**Written request**
Count the lines in the listing below that contain the string "skPoint", and give only that number.

**Material provided**
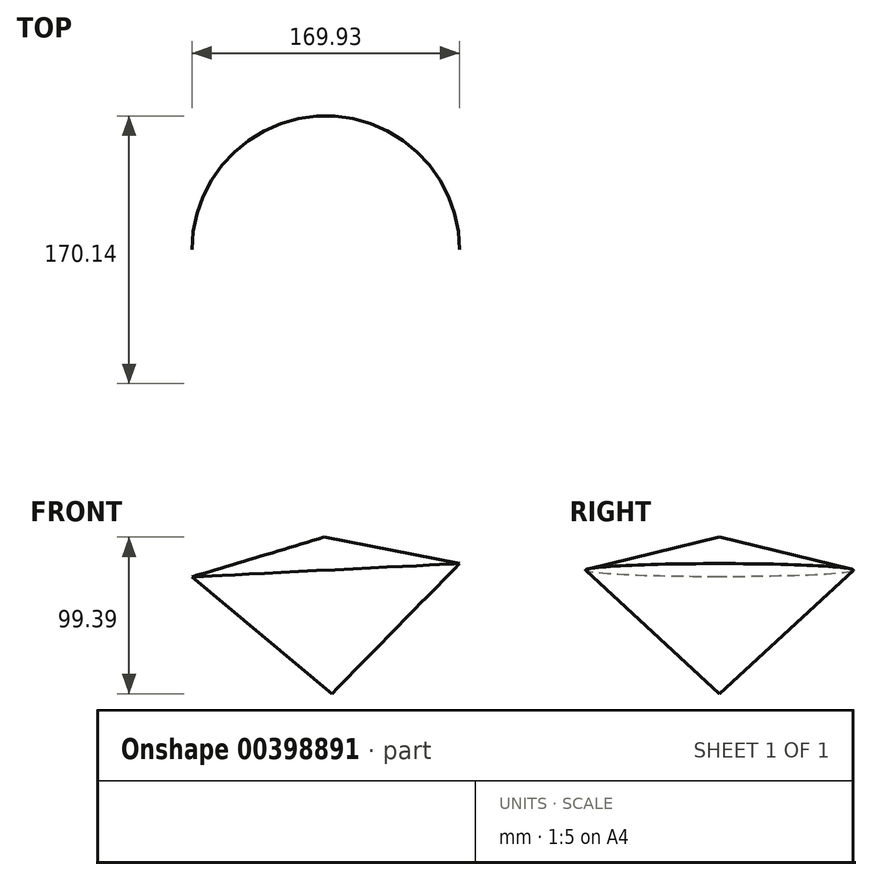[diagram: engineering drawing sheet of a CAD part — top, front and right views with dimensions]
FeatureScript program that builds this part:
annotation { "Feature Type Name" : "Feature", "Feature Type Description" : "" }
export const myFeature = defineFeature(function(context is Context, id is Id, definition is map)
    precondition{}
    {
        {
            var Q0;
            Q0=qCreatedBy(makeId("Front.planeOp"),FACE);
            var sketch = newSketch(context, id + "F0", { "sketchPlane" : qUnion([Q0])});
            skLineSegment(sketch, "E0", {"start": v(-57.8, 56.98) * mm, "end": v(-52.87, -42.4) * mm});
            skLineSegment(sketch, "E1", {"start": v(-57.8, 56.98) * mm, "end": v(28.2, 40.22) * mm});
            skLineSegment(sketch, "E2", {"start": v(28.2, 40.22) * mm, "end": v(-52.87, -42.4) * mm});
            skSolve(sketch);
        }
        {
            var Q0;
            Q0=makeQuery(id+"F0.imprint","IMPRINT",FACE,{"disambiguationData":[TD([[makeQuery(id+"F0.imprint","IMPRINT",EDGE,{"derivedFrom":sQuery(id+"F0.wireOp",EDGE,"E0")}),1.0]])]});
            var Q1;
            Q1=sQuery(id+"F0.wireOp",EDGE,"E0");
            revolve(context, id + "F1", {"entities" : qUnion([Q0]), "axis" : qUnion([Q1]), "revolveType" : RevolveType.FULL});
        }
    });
* * *
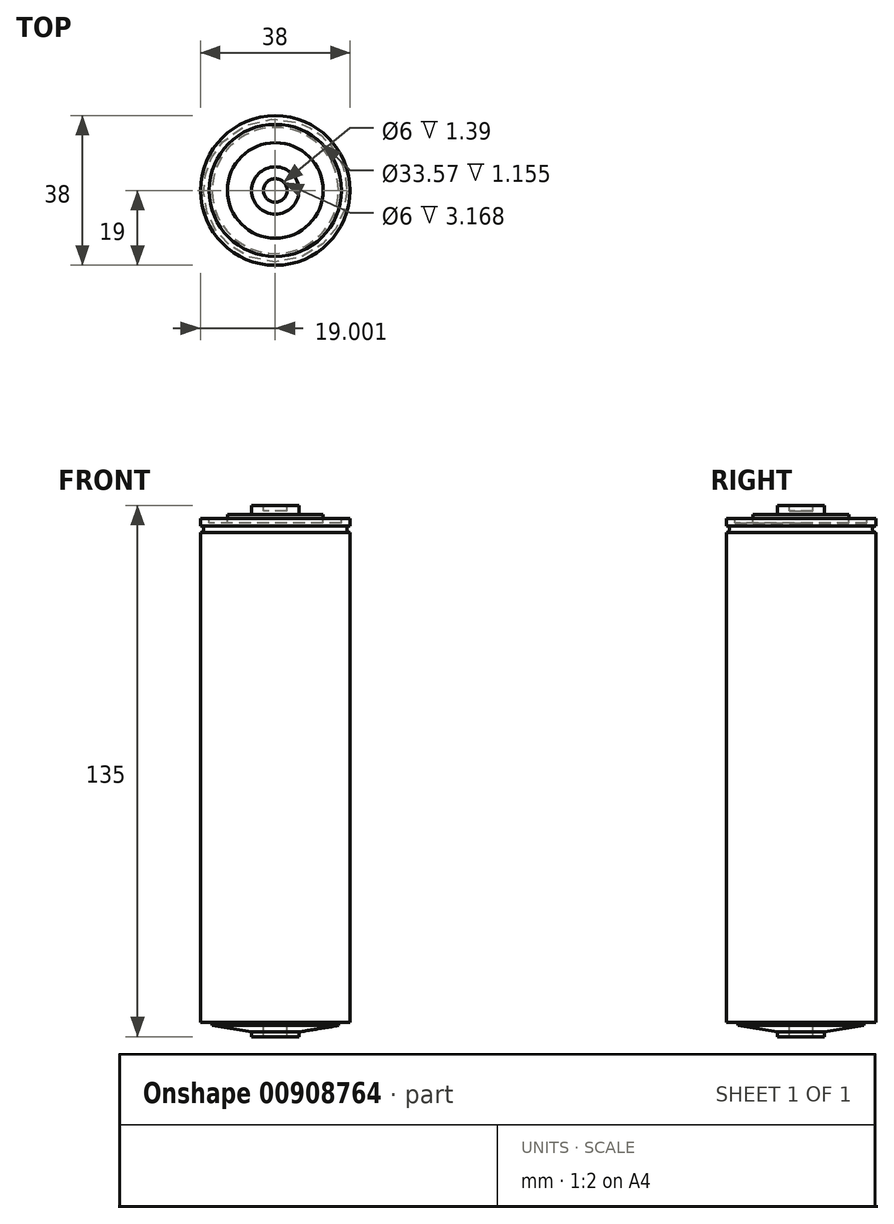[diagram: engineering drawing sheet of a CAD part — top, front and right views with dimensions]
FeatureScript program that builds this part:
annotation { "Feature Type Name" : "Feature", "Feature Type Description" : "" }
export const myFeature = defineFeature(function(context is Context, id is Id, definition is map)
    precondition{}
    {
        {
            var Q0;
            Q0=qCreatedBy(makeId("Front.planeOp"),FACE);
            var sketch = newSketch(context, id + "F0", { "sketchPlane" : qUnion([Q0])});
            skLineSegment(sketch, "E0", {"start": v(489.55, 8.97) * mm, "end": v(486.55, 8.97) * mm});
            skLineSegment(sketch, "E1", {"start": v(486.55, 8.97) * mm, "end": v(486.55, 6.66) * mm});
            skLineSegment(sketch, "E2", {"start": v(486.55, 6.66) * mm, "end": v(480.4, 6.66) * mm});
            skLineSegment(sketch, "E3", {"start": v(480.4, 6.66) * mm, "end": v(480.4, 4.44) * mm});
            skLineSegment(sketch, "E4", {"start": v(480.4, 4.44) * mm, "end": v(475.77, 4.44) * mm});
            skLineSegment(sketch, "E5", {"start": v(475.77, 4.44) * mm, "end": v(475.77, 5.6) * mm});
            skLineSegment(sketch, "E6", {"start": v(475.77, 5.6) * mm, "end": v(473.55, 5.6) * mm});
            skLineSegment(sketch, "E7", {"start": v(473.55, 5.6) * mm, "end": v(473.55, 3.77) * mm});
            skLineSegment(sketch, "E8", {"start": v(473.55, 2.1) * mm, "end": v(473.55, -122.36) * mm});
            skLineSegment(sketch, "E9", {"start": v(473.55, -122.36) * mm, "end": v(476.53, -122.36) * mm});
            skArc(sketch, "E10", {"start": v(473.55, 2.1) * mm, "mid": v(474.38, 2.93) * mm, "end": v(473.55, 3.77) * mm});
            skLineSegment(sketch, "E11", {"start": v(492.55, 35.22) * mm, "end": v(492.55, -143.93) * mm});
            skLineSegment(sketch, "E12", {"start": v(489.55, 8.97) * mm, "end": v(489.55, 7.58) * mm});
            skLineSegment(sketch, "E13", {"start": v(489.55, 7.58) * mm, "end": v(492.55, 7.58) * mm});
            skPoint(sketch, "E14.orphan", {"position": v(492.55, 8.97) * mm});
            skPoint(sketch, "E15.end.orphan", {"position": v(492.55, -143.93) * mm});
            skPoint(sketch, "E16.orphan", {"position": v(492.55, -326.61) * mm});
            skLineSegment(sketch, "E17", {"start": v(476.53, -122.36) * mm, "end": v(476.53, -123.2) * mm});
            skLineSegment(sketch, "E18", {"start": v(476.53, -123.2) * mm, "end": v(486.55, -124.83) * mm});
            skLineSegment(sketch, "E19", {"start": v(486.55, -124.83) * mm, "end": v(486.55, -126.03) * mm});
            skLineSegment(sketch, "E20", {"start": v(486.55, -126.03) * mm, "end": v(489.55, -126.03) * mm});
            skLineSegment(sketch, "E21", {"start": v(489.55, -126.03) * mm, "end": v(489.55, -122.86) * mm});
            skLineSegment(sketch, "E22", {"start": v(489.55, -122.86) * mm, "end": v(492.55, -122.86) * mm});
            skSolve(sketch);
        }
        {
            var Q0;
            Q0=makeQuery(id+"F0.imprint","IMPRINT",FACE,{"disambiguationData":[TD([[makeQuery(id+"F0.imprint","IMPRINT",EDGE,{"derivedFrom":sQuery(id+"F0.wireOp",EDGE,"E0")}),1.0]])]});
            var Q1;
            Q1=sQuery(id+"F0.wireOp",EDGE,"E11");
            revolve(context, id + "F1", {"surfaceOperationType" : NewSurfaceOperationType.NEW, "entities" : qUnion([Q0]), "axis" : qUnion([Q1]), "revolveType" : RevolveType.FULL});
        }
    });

**Written answer**
3